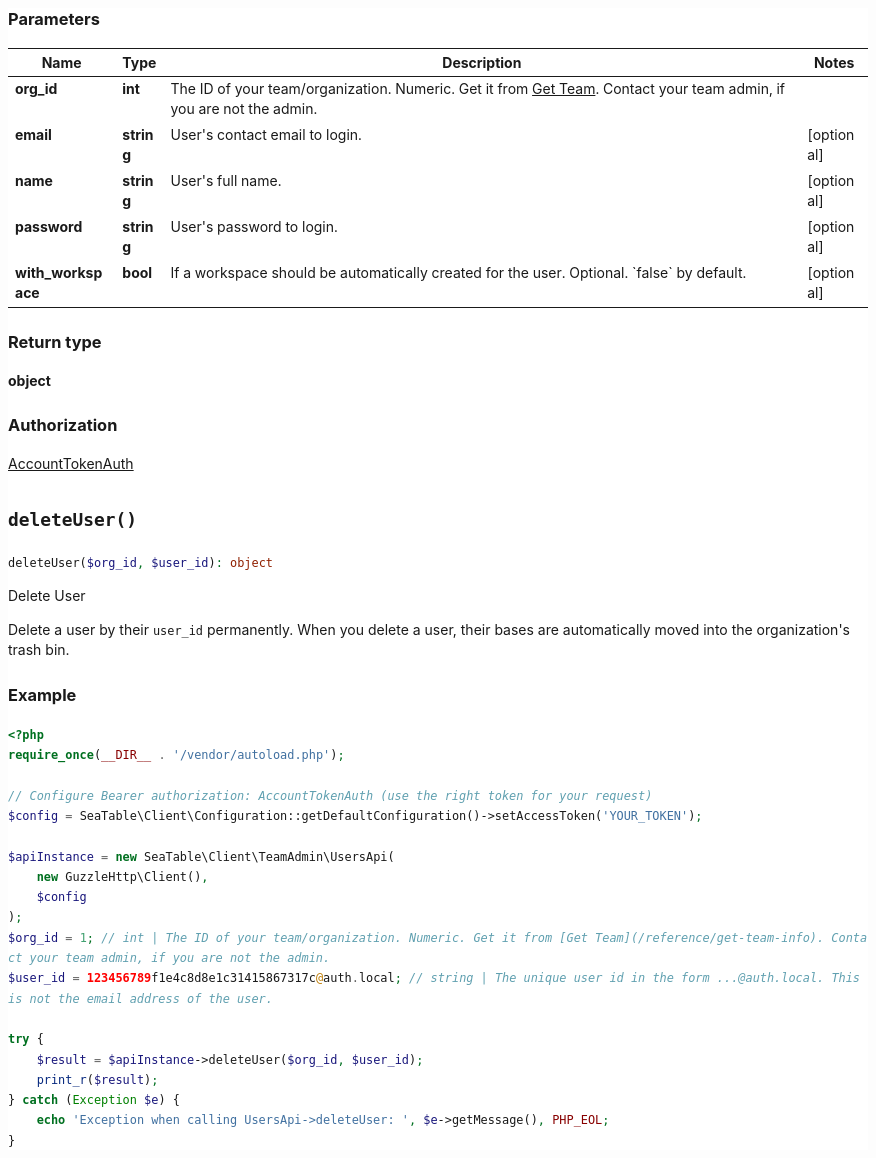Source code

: ### Parameters

| Name | Type | Description  | Notes |
| ------------- | ------------- | ------------- | ------------- |
| **org_id** | **int**| The ID of your team/organization. Numeric. Get it from [Get Team](/reference/get-team-info). Contact your team admin, if you are not the admin. | |
| **email** | **string**| User&#39;s contact email to login. | [optional] |
| **name** | **string**| User&#39;s full name. | [optional] |
| **password** | **string**| User&#39;s password to login. | [optional] |
| **with_workspace** | **bool**| If a workspace should be automatically created for the user. Optional. &#x60;false&#x60; by default. | [optional] |

### Return type

**object**

### Authorization

[AccountTokenAuth](../../README.md#AccountTokenAuth)



## `deleteUser()`

```php
deleteUser($org_id, $user_id): object
```

Delete User

Delete a user by their `user_id` permanently. When you delete a user, their bases are automatically moved into the organization's trash bin.

### Example

```php
<?php
require_once(__DIR__ . '/vendor/autoload.php');

// Configure Bearer authorization: AccountTokenAuth (use the right token for your request)
$config = SeaTable\Client\Configuration::getDefaultConfiguration()->setAccessToken('YOUR_TOKEN');

$apiInstance = new SeaTable\Client\TeamAdmin\UsersApi(
    new GuzzleHttp\Client(),
    $config
);
$org_id = 1; // int | The ID of your team/organization. Numeric. Get it from [Get Team](/reference/get-team-info). Contact your team admin, if you are not the admin.
$user_id = 123456789f1e4c8d8e1c31415867317c@auth.local; // string | The unique user id in the form ...@auth.local. This is not the email address of the user.

try {
    $result = $apiInstance->deleteUser($org_id, $user_id);
    print_r($result);
} catch (Exception $e) {
    echo 'Exception when calling UsersApi->deleteUser: ', $e->getMessage(), PHP_EOL;
}
```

* What you need to do:
Search the listing for "info" and copy each line holding it.

* Solution to the problem:
| **org_id** | **int**| The ID of your team/organization. Numeric. Get it from [Get Team](/reference/get-team-info). Contact your team admin, if you are not the admin. | |
$org_id = 1; // int | The ID of your team/organization. Numeric. Get it from [Get Team](/reference/get-team-info). Contact your team admin, if you are not the admin.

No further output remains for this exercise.